§ SET TASK 1
Write out the part of the entries below that opens with the line containing "catalogue / barcode: US 1742796" and runs through the end of the entries, including both the first and last lines. Keep every line unchanged.

§ TEXT SECTION
- Born: 16 December 2005 (age 20) Odesa Oblast, Ukraine

Gymnastics career
- Discipline: Rhythmic gymnastics
- Country represented: Ukraine; (2020-2026);
- Club: Chornomorets Rhythmic Gymnastics Youth Sports School of Olympic Reserve
- Head coach: Iryna Deriuhina
- Assistant coaches: Antonina Lipkina, Maryna Kardash
- Retired: 2026
- Medal record
Rhythmic Gymnastics
Representing Ukraine
| Event | 1st | 2nd | 3rd |
| European Championships | 0 | 1 | 0 |
| FIG World Cup | 0 | 0 | 1 |
| Total | 0 | 1 | 1 |
European Championships
| Silver medal – second place | 2023 Baku | Team |
Grand Prix Final
| Silver medal – second place | 2023 Brno | Clubs |
| Silver medal – second place | 2023 Brno | Ribbon |
| Bronze medal – third place | 2023 Brno | All-around |
European Cup
| Bronze medal – third place | 2026 Baku | 3 Hoop + 4 Clubs |

= Polina Horodnycha =

Ukrainian rhythmic gymnast (born 2005)

Polina Horodnycha (Поліна Городнича; born 16 December 2005 in Odesa Oblast) is a Ukrainian retired rhythmic gymnast. She is the 2023 European Championships silver medalist in the team competition.

==Career==
===Individual===
In December 2021, Horodnycha received the title of Candidate for Master of Sport.

Horodnycha made her Worlds debut at the 2022 World Championships in Sofia, Bulgaria, where she finished 19th in the ribbon qualification.

During the 2023 season, she won the bronze medal in the all-round and ribbon final at the Miss Valentine Tartu Grand Prix in Estonia. In March, she competed at Marbella Grand Prix, where she won a bronze medal in the clubs final. She also competed at the Palaio Faliro World Cup, where she ended in 24th place in the all-around.

In May, she represented Ukraine at the 2023 European Championships in Baku, Azerbaijan, alongside Viktoriia Onopriienko and Polina Karika. Together with the senior group, they won the silver medal in the team competition. Horodnycha competed with ribbon only, taking 11th place in qualifications. In June, she competed at the Brno Grand Prix, winning the bronze medal in the all-around and silver medals in the clubs and ribbon finals.

§ SET TASK 2
Reproduce, word for word, the part of the gymnast's biography above that opens with the words containing "During the 2023" and closes with "and ribbon finals.".

§ ROWS
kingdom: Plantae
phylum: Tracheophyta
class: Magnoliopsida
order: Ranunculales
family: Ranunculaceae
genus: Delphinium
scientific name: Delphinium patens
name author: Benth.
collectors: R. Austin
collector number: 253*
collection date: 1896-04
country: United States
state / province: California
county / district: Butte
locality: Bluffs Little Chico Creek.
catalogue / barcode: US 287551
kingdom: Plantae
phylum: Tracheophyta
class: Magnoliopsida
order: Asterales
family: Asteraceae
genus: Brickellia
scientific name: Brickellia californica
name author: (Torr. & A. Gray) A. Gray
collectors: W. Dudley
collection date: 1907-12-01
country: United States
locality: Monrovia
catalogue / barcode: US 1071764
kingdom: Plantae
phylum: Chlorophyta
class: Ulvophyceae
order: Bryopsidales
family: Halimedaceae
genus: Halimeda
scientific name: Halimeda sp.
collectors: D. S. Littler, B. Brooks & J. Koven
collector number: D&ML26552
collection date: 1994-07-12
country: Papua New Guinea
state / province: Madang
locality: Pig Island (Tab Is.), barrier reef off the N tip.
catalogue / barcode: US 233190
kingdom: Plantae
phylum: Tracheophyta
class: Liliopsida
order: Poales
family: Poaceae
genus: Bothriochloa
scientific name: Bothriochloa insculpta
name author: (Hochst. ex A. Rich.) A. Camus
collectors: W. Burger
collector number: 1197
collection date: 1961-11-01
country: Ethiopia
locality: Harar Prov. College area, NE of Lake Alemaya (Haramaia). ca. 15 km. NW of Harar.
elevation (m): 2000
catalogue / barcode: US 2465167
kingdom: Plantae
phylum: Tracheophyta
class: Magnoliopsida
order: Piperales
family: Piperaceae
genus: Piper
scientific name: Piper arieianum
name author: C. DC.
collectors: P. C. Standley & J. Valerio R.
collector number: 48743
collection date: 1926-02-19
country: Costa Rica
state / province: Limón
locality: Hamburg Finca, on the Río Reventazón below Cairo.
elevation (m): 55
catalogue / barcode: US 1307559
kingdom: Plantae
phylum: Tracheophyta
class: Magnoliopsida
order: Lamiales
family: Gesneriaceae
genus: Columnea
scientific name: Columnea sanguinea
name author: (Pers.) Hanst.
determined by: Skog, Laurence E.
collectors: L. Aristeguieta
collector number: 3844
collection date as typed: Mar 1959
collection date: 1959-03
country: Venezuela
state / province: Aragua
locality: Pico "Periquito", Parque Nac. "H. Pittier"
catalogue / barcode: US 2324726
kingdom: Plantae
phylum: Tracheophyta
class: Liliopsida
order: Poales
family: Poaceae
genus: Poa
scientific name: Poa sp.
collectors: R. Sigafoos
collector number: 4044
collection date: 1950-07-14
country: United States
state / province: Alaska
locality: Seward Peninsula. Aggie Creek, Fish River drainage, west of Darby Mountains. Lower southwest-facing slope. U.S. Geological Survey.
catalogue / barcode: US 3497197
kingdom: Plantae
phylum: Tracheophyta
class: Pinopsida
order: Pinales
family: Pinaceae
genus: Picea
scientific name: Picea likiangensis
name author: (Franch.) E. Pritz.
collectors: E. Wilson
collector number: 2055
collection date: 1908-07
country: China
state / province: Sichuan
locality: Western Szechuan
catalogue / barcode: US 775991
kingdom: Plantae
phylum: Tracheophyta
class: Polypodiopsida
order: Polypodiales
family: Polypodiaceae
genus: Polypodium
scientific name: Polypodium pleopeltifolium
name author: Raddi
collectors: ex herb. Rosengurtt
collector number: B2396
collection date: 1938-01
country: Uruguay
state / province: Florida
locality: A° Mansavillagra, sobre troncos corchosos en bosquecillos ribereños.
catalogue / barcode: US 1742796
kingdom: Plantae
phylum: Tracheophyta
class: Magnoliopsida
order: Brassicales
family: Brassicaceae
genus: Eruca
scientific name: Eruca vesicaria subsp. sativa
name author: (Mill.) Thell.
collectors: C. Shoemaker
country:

§ WRITTEN SOLUTION 1
catalogue / barcode: US 1742796
kingdom: Plantae
phylum: Tracheophyta
class: Magnoliopsida
order: Brassicales
family: Brassicaceae
genus: Eruca
scientific name: Eruca vesicaria subsp. sativa
name author: (Mill.) Thell.
collectors: C. Shoemaker
country:

§ WRITTEN SOLUTION 2
During the 2023 season, she won the bronze medal in the all-round and ribbon final at the Miss Valentine Tartu Grand Prix in Estonia. In March, she competed at Marbella Grand Prix, where she won a bronze medal in the clubs final. She also competed at the Palaio Faliro World Cup, where she ended in 24th place in the all-around.

In May, she represented Ukraine at the 2023 European Championships in Baku, Azerbaijan, alongside Viktoriia Onopriienko and Polina Karika. Together with the senior group, they won the silver medal in the team competition. Horodnycha competed with ribbon only, taking 11th place in qualifications. In June, she competed at the Brno Grand Prix, winning the bronze medal in the all-around and silver medals in the clubs and ribbon finals.